Women's Tennis Recognized By NCAA For Academic Success
April 24, 2008
INDIANAPOLIS, Ind. --- The women's tennis program at East Carolina received a public recognition award from the NCAA Division I Academic Performance Program for having an Academic Progress Rate (APR) score which ranks among the top 10 percent within the sport.
In addition to ECU, 45 other women's tennis teams were recognized for their achievement which marked the most of any sport. Women's volleyball had 41 teams recognized, while the sport of women's golf had 39.
Coach Tom Morris' program was the only one at ECU to receive a a 2008 NCAA public recognition award for APR excellence and was the only Conference USA women's tennis team to be honored.

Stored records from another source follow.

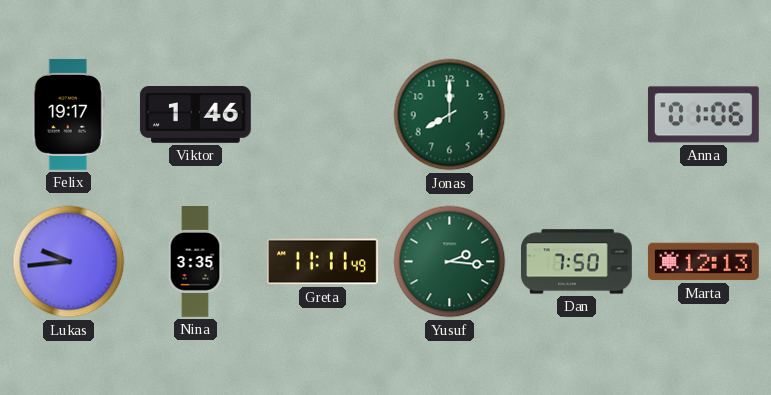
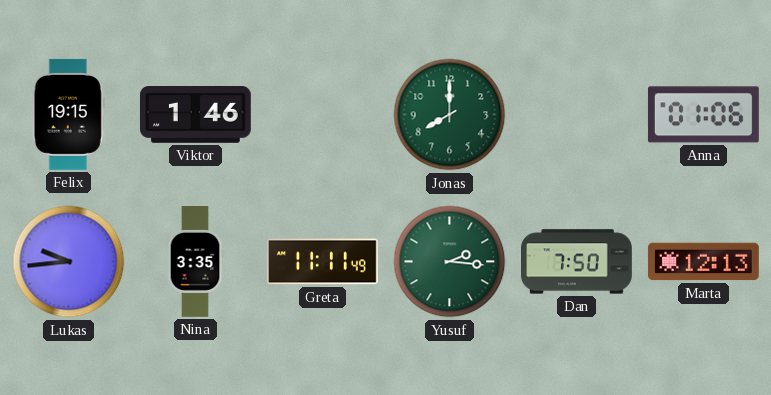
Felix: 19:17 -> 19:15
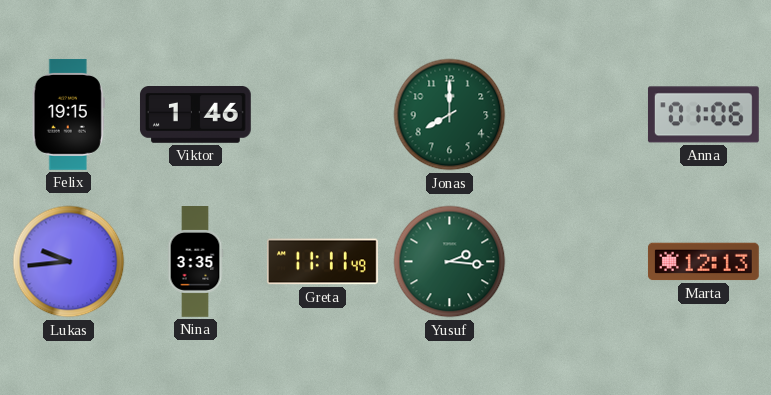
Dan: 7:50 -> none
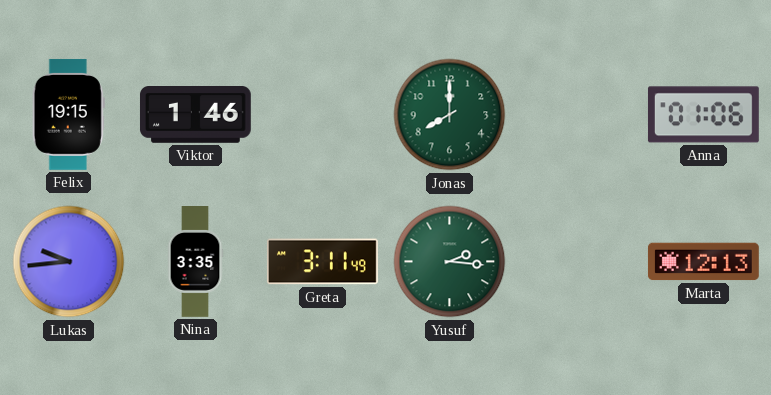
Greta: 11:11 -> 3:11
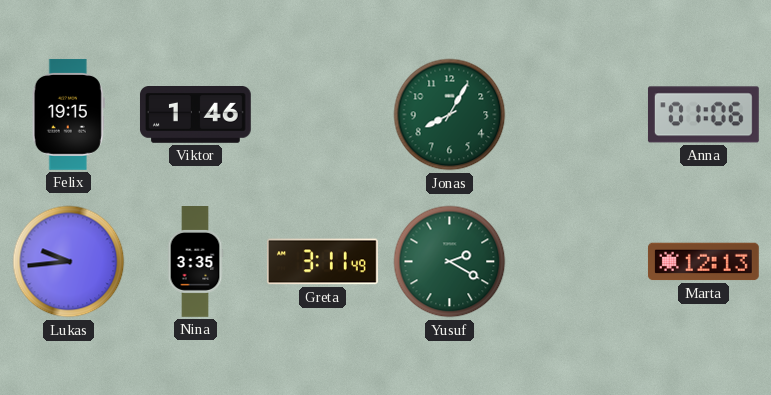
Jonas: 8:00 -> 8:05
Yusuf: 2:16 -> 2:20
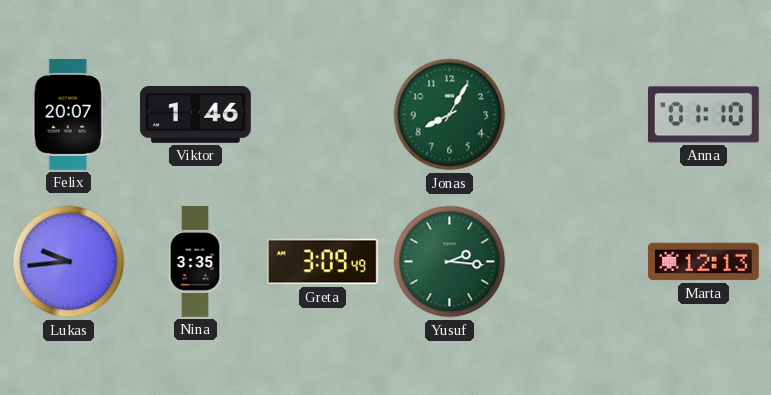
Felix: 19:15 -> 20:07
Anna: 01:06 -> 01:10
Greta: 3:11 -> 3:09
Yusuf: 2:20 -> 2:16
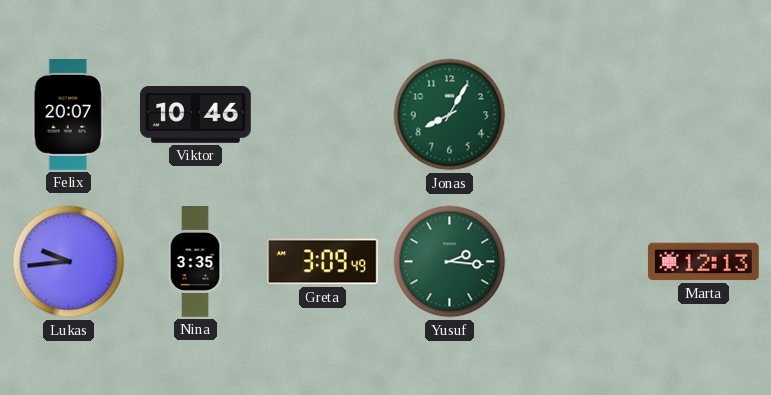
Viktor: 1:46 -> 10:46
Anna: 01:10 -> none
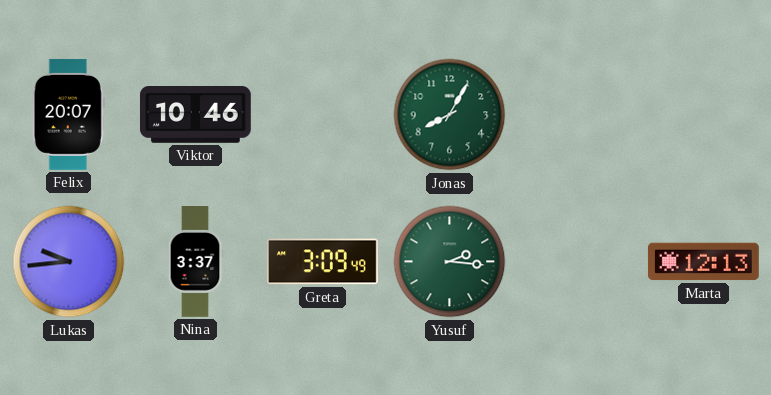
Nina: 3:35 -> 3:37
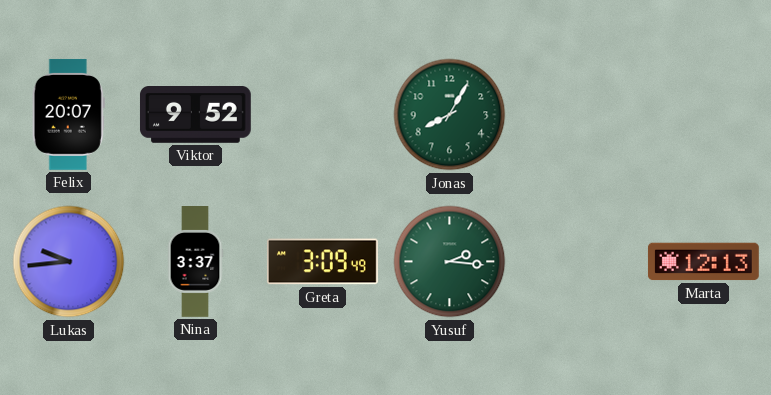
Viktor: 10:46 -> 9:52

During the previous two seasons in which Morris has worked exclusively with the women's program, 14 student-athletes have been named to the Conference USA Commissioner's Honor Roll, including six who have earned the C-USA Academic Medal by posting a grade point average (GPA) of 3.75 or better. Eight of the 11 student-athetes on the team received the distinction of being named to either the Chancellor's List, Dean's List or Honor Roll during the 2007 fall semester.
In 10 years directing the ECU women's tennis program, Morris has compiled a record of 149-91 (.621) and is the winningest coach in ECU history. Morris' teams have set the school record for wins in a season five times, winning a record-19 matches in 2006 and 2007.

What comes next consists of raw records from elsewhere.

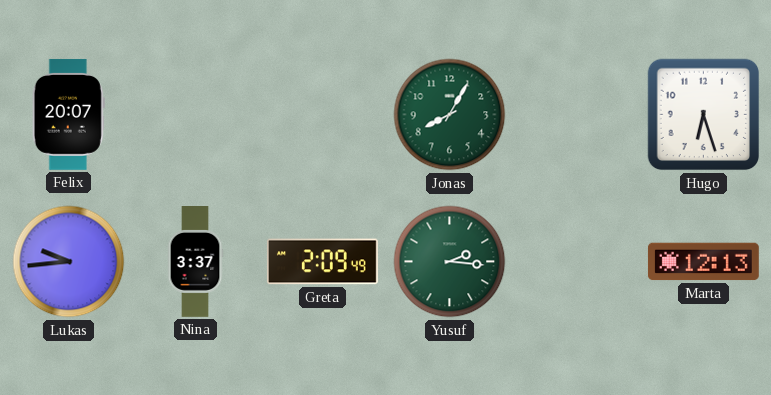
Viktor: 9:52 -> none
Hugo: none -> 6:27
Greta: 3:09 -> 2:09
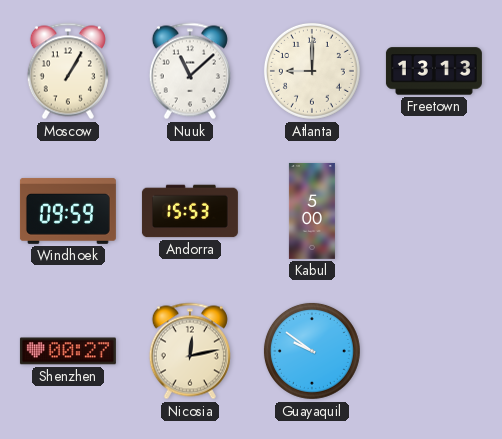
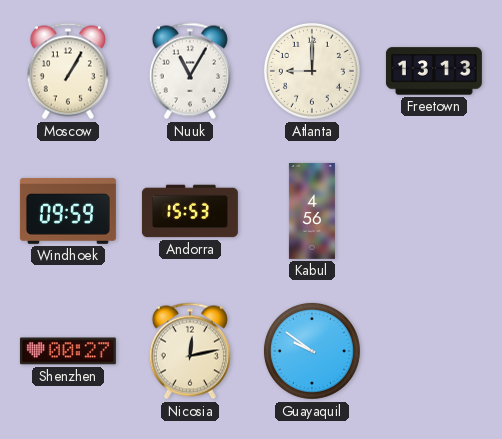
Nuuk: 11:08 -> 11:05
Kabul: 5:00 -> 4:56
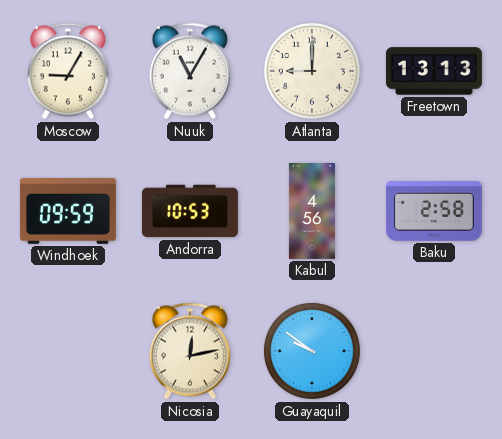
Moscow: 1:05 -> 9:05
Andorra: 15:53 -> 10:53
Baku: none -> 2:58
Shenzhen: 00:27 -> none
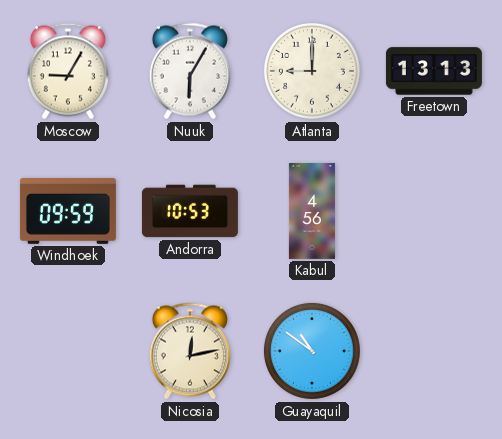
Nuuk: 11:05 -> 6:05
Baku: 2:58 -> none
Guayaquil: 9:51 -> 10:51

The APR provides a real-time look at a team's academic success each semester by tracking the academic progress of each student-athlete. The APR includes eligibility, retention, and graduation in the calculation and provides a clear picture of the academic culture in each sport. High-performing teams receiving awards posted APR scores ranging from 965 to a perfect 1,000.
Multi-year APR scores for all 6,272 Division I sports teams, including the teams receiving public recognition awards, will be announced May 6. The announcement also will include immediate and historically based penalties for low-performing teams.